Aggressione ad agenti della polizia municipale, durante i controlli in un camping. Quattro condanne 

Il giudice ha disposto inoltre il risarcimento del danno per complessivi 14 mila euro, in favore delle tre parti civili. I fatti avvenuti nel 2013

Concorso-Vigili-Urbani-Gallipoli
Si conclude con quattro condanne, il processo sull’aggressione a tre agenti della polizia municipale di Ugento, durante il controllo in un’area attrezzata a parcheggio, ritenuta abusiva.
Il giudice monocratico Giovanna Piazzalunga ha inflitto la pena di 1 anno e 7 mesi a M. P., 66 anni di Ugento, amministratore unico della società, proprietaria del terreno, rientrante nel Parco Naturale Regionale, “Litorale di Ugento”; 1 anno e 4 mesi per F. S., 45enne di Ugento; 1 anno e 1 mese per S. S., 69enne di Ugento e V. X, 53enne di origini albanesi. Per tutti è stato concesso il beneficio della sospensione della pena.  Gli imputati rispondevano dei reati di resistenza ed oltraggio a pubblico ufficiale  M.P. è stata condannata anche per abusivismo edilizio.
Il giudice ha disposto inoltre il risarcimento del danno per complessivi 14 mila euro, in favore delle tre parti civili, assistite dall’avvocato Alberto Ghezzi.
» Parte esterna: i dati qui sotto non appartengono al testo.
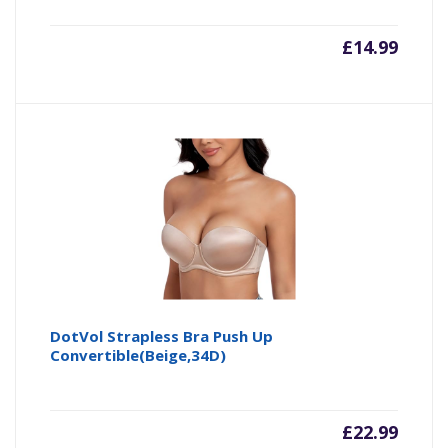
£
14.99
DotVol Strapless Bra Push Up
Convertible(Beige,34D)
£
22.99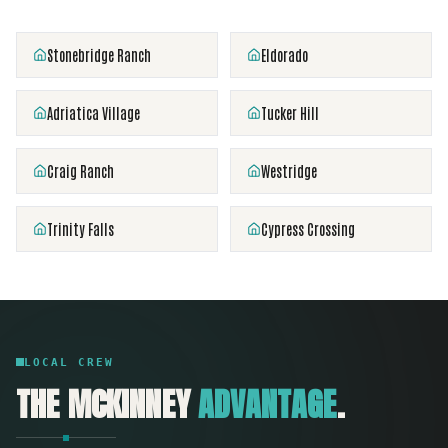
Stonebridge Ranch
Eldorado
Adriatica Village
Tucker Hill
Craig Ranch
Westridge
Trinity Falls
Cypress Crossing
LOCAL CREW
THE
MCKINNEY
ADVANTAGE
.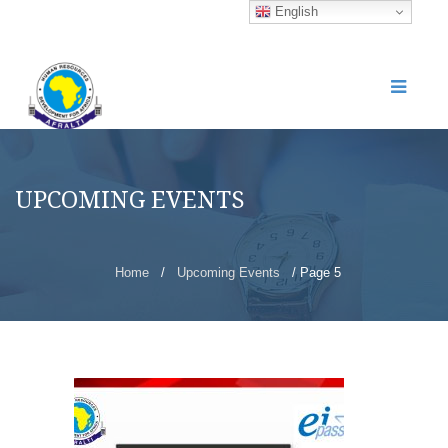
English
UPCOMING EVENTS
Home
/
Upcoming Events
/ Page 5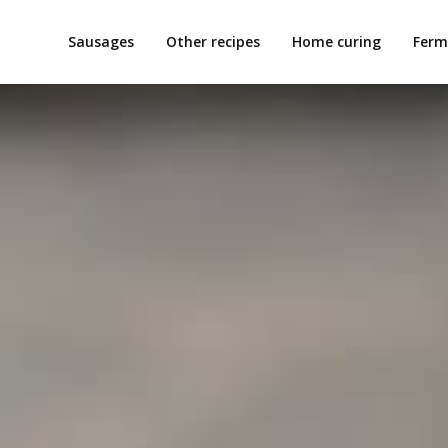
Sausages
Other recipes
Home curing
Ferm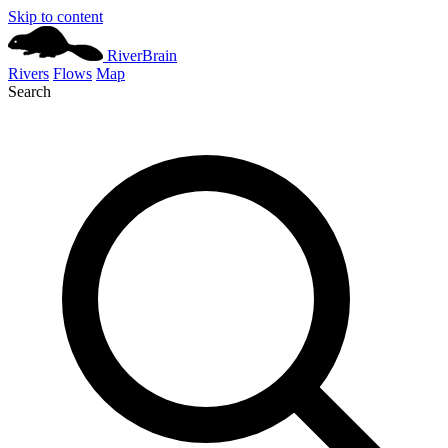
Skip to content
River
Brain
Rivers
Flows
Map
Search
Non solo, poiché, è stata disposta la trasmissione degli atti alla Procura, in merito alle dichiarazioni di due testimoni.
Gli imputati sono assistiti dagli avvocati Luca Puce ed Anna Maria Ciardo che potranno presentare ricorso in Appello.

I fatti

I fatti risalgono al mese di agosto del 2013. Secondo l’accusa, rappresentata dal pubblico ministero Elsa Valeria Mignone, i tre agenti sarebbero stati aggrediti mentre svolgevano una verifica dello stato dei luoghi. In particolare, i quattro soggetti poi finiti sotto processo avrebbero impedito l’accesso all’interno dell’area anche con spintoni e minacce. Inoltre, M.P. era accusata di avere realizzato una vera e propria area attrezzata, con caratteristiche di camping, in assenza del permesso di costruire.